WHAT IS EXPECTED: From the entries below, gather every line containing the string "Prairie".
EXERCISE INPUT below:
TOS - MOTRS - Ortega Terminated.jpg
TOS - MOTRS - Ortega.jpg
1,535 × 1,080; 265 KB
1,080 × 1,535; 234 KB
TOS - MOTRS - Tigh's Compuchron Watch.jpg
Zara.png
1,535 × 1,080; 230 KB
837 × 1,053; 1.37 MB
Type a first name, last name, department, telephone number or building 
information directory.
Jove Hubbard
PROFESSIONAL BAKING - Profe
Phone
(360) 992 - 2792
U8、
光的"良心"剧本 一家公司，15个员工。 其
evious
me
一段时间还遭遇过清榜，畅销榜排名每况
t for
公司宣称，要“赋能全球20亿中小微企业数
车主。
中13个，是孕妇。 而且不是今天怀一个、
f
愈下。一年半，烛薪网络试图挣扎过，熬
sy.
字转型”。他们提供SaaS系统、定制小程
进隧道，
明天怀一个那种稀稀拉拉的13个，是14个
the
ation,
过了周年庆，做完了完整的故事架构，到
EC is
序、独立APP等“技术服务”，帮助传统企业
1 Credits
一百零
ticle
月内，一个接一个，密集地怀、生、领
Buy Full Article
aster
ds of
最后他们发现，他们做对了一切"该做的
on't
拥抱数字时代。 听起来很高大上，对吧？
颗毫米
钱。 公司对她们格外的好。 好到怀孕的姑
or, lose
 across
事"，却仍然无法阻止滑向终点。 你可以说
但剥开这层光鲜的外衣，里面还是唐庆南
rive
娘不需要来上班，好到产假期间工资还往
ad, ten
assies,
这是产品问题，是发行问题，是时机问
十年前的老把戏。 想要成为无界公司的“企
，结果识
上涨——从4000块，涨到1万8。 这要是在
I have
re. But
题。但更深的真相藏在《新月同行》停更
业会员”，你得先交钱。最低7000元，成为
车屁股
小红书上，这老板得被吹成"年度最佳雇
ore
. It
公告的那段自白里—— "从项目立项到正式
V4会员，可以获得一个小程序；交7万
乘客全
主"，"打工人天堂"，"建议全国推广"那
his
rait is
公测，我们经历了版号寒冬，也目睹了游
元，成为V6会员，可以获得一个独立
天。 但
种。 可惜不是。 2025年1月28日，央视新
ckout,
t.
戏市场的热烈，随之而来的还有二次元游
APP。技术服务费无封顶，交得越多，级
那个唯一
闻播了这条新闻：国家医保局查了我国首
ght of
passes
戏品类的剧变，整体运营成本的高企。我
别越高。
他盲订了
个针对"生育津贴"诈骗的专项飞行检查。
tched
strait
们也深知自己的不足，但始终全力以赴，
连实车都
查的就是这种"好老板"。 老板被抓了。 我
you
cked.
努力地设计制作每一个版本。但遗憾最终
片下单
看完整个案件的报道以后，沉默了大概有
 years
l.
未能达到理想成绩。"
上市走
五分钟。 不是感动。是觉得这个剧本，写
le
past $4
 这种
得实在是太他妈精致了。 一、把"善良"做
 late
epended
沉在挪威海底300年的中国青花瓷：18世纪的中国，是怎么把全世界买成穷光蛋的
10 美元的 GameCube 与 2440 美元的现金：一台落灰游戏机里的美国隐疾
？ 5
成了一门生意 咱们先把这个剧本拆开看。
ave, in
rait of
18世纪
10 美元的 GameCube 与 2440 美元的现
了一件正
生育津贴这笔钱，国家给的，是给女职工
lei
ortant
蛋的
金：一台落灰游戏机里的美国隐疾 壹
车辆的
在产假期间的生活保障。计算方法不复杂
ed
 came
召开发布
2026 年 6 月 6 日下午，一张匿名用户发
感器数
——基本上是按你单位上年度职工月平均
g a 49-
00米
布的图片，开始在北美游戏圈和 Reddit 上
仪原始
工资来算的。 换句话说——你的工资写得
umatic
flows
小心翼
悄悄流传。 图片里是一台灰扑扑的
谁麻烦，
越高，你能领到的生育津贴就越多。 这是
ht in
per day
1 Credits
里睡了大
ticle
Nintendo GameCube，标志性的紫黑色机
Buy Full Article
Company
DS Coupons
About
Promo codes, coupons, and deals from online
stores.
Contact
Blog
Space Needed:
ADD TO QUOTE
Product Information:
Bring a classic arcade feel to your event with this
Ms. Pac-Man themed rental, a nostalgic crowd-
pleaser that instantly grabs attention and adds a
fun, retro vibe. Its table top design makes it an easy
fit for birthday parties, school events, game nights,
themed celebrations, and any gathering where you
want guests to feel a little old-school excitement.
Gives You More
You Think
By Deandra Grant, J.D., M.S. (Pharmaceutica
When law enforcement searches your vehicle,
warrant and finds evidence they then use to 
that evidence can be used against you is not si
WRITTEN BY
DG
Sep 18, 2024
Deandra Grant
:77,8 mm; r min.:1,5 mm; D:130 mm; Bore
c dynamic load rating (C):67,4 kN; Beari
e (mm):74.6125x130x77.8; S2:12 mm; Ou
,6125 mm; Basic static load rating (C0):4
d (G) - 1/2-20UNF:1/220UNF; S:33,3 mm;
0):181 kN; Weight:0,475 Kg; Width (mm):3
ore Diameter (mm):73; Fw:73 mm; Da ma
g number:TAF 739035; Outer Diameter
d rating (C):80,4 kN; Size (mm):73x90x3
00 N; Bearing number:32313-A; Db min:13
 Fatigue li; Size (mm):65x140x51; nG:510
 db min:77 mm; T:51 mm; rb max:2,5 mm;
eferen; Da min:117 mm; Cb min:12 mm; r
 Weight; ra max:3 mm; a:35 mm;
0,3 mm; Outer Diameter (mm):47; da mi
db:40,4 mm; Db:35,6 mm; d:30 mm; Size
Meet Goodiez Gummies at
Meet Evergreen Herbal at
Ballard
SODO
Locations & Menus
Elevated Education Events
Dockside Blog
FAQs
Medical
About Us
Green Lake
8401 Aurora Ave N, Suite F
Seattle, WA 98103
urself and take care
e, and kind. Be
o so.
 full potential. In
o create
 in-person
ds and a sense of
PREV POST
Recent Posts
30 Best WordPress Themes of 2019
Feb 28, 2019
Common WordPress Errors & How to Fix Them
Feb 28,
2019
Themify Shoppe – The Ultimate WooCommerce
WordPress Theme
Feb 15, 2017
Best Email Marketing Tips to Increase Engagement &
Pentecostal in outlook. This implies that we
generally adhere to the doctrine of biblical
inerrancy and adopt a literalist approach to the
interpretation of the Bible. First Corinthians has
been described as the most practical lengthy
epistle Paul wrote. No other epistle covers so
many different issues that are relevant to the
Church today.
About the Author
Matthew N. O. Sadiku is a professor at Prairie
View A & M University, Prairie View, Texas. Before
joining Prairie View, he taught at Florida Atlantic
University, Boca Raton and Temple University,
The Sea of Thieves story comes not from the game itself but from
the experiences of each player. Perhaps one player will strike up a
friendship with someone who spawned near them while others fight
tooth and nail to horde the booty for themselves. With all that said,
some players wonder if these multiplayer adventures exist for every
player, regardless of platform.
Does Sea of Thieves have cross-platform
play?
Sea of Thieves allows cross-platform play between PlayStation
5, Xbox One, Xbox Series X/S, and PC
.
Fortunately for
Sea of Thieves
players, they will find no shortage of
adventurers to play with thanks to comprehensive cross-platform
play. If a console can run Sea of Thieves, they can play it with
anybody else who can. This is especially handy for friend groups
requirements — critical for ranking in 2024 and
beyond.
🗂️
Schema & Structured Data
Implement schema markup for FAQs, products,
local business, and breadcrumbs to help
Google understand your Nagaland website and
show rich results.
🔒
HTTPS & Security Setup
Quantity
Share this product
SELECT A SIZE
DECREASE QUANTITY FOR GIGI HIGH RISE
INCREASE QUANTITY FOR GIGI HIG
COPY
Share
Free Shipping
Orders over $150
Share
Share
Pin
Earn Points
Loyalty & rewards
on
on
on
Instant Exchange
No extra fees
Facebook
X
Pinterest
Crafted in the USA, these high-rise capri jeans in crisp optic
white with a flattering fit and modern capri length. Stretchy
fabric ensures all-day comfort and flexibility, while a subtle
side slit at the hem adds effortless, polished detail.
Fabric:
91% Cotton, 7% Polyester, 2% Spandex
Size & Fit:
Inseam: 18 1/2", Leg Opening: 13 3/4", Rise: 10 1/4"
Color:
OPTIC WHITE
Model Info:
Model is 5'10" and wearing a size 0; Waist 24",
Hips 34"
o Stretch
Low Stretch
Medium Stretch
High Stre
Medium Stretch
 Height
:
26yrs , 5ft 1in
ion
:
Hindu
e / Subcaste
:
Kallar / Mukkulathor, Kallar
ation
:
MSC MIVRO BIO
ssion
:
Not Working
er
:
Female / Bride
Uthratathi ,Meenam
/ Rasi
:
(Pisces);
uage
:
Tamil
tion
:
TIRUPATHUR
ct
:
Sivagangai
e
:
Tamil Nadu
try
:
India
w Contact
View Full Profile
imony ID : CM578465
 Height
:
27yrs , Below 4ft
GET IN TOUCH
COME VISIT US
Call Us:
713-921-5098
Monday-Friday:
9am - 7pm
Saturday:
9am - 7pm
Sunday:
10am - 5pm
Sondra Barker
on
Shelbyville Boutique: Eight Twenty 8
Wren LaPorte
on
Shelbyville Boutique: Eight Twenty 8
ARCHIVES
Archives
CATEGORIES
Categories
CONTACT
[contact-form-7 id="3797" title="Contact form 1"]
End of EXERCISE INPUT.
RESPONSE BOX:
Matthew N. O. Sadiku is a professor at Prairie
View A & M University, Prairie View, Texas. Before
joining Prairie View, he taught at Florida Atlantic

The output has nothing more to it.